Gov. Charlie Baker last week signed off on the so-called grand bargain legislation, which supporters say will lead to major advances for workers through both the increase in the minimum wage over five years and the paid leave benefits for workers who require time away from their jobs.
In its announcement of the June index figure, AIM quoted one of its members as saying, "EMAC (employer MassHealth assessment) and paid sick time are going to put me out of business if something doesn't change quickly."
The latest index more than rolled back the gains reported a month ago, dialing back business confidence roughty to summer of 2017 levels. A month ago, AIM said business confidence in Massachusetts was surging due to gross domestic product growth and solid consumer and business spending.
AIM's Massachusetts Index, which specifically measures business conditions within the commonwealth, fell 7.2 percentage points in June to 62.8 -- 1.4 percentage points lower than June 2017. June's employer survey also found that businesses are less confident about the next six months than they were a year ago. The Future Index, which measures expectations six months out, fell 7.5 percentage points to 59.1 in June and has lost 2.6 points over the last year.
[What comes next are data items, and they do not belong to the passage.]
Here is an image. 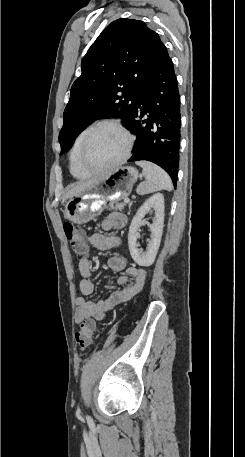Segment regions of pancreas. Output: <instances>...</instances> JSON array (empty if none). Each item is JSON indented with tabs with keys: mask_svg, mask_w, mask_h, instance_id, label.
Here are the masks:
<instances>
[{
	"mask_svg": "<svg viewBox=\"0 0 245 457\" xmlns=\"http://www.w3.org/2000/svg\"><path fill=\"white\" fill-rule=\"evenodd\" d=\"M126 202H109L105 208L108 210H123Z\"/></svg>",
	"mask_w": 245,
	"mask_h": 457,
	"instance_id": "obj_1",
	"label": "pancreas"
}]
</instances>
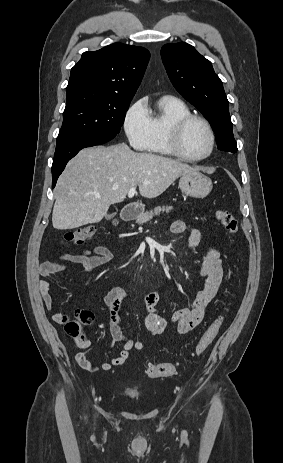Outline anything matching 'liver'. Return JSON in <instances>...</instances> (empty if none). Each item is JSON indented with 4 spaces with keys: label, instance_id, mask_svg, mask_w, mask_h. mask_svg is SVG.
Here are the masks:
<instances>
[{
    "label": "liver",
    "instance_id": "liver-1",
    "mask_svg": "<svg viewBox=\"0 0 283 463\" xmlns=\"http://www.w3.org/2000/svg\"><path fill=\"white\" fill-rule=\"evenodd\" d=\"M197 171L177 160L134 152L124 143L82 149L57 181L53 227L68 230L100 222L132 187L138 185L145 198H156L178 177Z\"/></svg>",
    "mask_w": 283,
    "mask_h": 463
}]
</instances>
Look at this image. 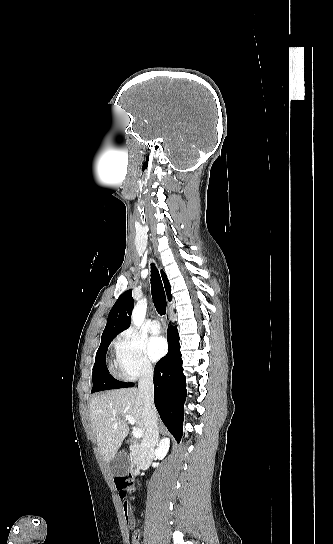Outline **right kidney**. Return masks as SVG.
<instances>
[{
    "label": "right kidney",
    "instance_id": "1",
    "mask_svg": "<svg viewBox=\"0 0 333 544\" xmlns=\"http://www.w3.org/2000/svg\"><path fill=\"white\" fill-rule=\"evenodd\" d=\"M169 447H170L169 438L162 439L160 441V443L158 444L157 449L155 450V456L159 460H162L166 456V454L168 453Z\"/></svg>",
    "mask_w": 333,
    "mask_h": 544
}]
</instances>
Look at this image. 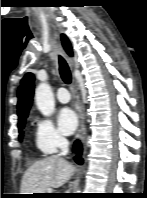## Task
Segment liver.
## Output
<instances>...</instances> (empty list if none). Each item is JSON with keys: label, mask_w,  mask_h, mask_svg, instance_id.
Segmentation results:
<instances>
[{"label": "liver", "mask_w": 147, "mask_h": 198, "mask_svg": "<svg viewBox=\"0 0 147 198\" xmlns=\"http://www.w3.org/2000/svg\"><path fill=\"white\" fill-rule=\"evenodd\" d=\"M74 173V166L59 155L36 161L24 173L21 194L46 193L50 188L61 187Z\"/></svg>", "instance_id": "1"}]
</instances>
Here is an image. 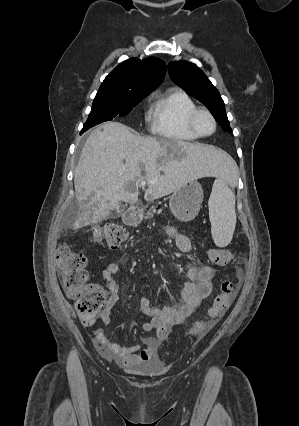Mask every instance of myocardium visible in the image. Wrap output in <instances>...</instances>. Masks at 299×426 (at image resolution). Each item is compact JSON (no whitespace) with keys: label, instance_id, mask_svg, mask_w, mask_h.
Wrapping results in <instances>:
<instances>
[{"label":"myocardium","instance_id":"obj_1","mask_svg":"<svg viewBox=\"0 0 299 426\" xmlns=\"http://www.w3.org/2000/svg\"><path fill=\"white\" fill-rule=\"evenodd\" d=\"M200 115H207L211 119V121L213 123V130H212L211 133H209V134H203L199 130V128L197 126V120H198V118H199ZM188 127L191 130V132L193 134H195L197 137L206 138V137L212 136L216 132V130H217V120H216L215 116L213 115V113L209 109H207L205 107H196L190 113V115L188 117Z\"/></svg>","mask_w":299,"mask_h":426}]
</instances>
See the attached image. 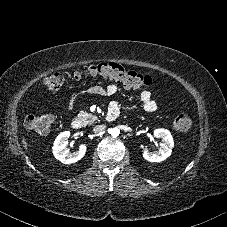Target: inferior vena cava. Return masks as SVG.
Segmentation results:
<instances>
[{
    "mask_svg": "<svg viewBox=\"0 0 227 227\" xmlns=\"http://www.w3.org/2000/svg\"><path fill=\"white\" fill-rule=\"evenodd\" d=\"M105 129H106L105 125H97L93 128V131L95 133H100V132L104 131Z\"/></svg>",
    "mask_w": 227,
    "mask_h": 227,
    "instance_id": "inferior-vena-cava-1",
    "label": "inferior vena cava"
}]
</instances>
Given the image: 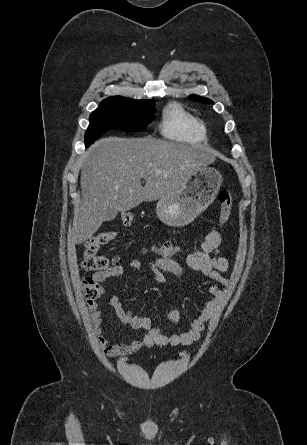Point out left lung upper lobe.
<instances>
[{"label": "left lung upper lobe", "instance_id": "left-lung-upper-lobe-1", "mask_svg": "<svg viewBox=\"0 0 307 445\" xmlns=\"http://www.w3.org/2000/svg\"><path fill=\"white\" fill-rule=\"evenodd\" d=\"M193 100H196V101H201V102H204V103H210V104H213V101L212 100H210V99H208V98H203V97H200V96H197V95H192V96H190Z\"/></svg>", "mask_w": 307, "mask_h": 445}]
</instances>
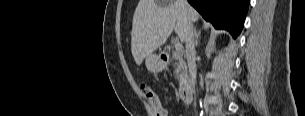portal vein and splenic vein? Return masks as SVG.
<instances>
[{
    "mask_svg": "<svg viewBox=\"0 0 305 116\" xmlns=\"http://www.w3.org/2000/svg\"><path fill=\"white\" fill-rule=\"evenodd\" d=\"M182 47L181 43L179 42L178 39L175 41V49H180Z\"/></svg>",
    "mask_w": 305,
    "mask_h": 116,
    "instance_id": "1",
    "label": "portal vein and splenic vein"
}]
</instances>
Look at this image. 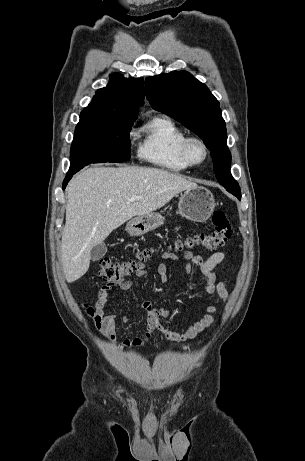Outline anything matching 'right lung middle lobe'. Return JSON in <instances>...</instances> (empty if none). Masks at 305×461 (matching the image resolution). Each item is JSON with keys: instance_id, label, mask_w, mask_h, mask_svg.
I'll return each instance as SVG.
<instances>
[{"instance_id": "1", "label": "right lung middle lobe", "mask_w": 305, "mask_h": 461, "mask_svg": "<svg viewBox=\"0 0 305 461\" xmlns=\"http://www.w3.org/2000/svg\"><path fill=\"white\" fill-rule=\"evenodd\" d=\"M134 121L81 114L71 145L70 169H81L90 163L127 161Z\"/></svg>"}]
</instances>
Consumers may also be feeling some of the same things that have businesses concerned. AIM said the June drop in business confidence came a month after the Mass Insight index of consumer confidence in Massachusetts "suffered its biggest quarterly decline in years" -- falling from 134 in February to 121 in May.
Businesses in the eastern part of the state were more confident in business conditions than those in the western part of the state, AIM said, with confidence at 63.3 in the east and 58.7 in the west. At 62.5, manufacturing companies were slightly more optimistic than non-manufacturers, at 60.2.
"It's interesting to note that medium and small companies remain significantly more optimistic than larger companies, reversing the typical pattern," Edward Pendergast, managing director at Dunn Rush & Co., said in a statement. "Entrepreneurial companies continue to drive growth here in Massachusetts."
AIM's index has been issued monthly since July 1991. It is presented on a 100-point scale, with 50 being neutral. The all-time high of 68.5 was recorded in both 1997 and 1998, the group said, and its low was 33.3 in February 2009. The index has remained above 50 since October 2013.
Before President Donald Trump stoked fresh fears of trade wars with China and traditional American trading partners, economists at MassBenchmarks, an economic journal published by the UMass Donahue Institute with the Federal Reserve Bank of Boston, wrote in May about the critical connection between the health of the state and national economies.
"State economic performance is linked, through its industry mix, to national and global growth. Massachusetts' continued economic expansion is predicated on the health of the U.S. economy, as well as economies around the world," the group wrote in a summary of its May meeting. "At the moment, the future looks bright."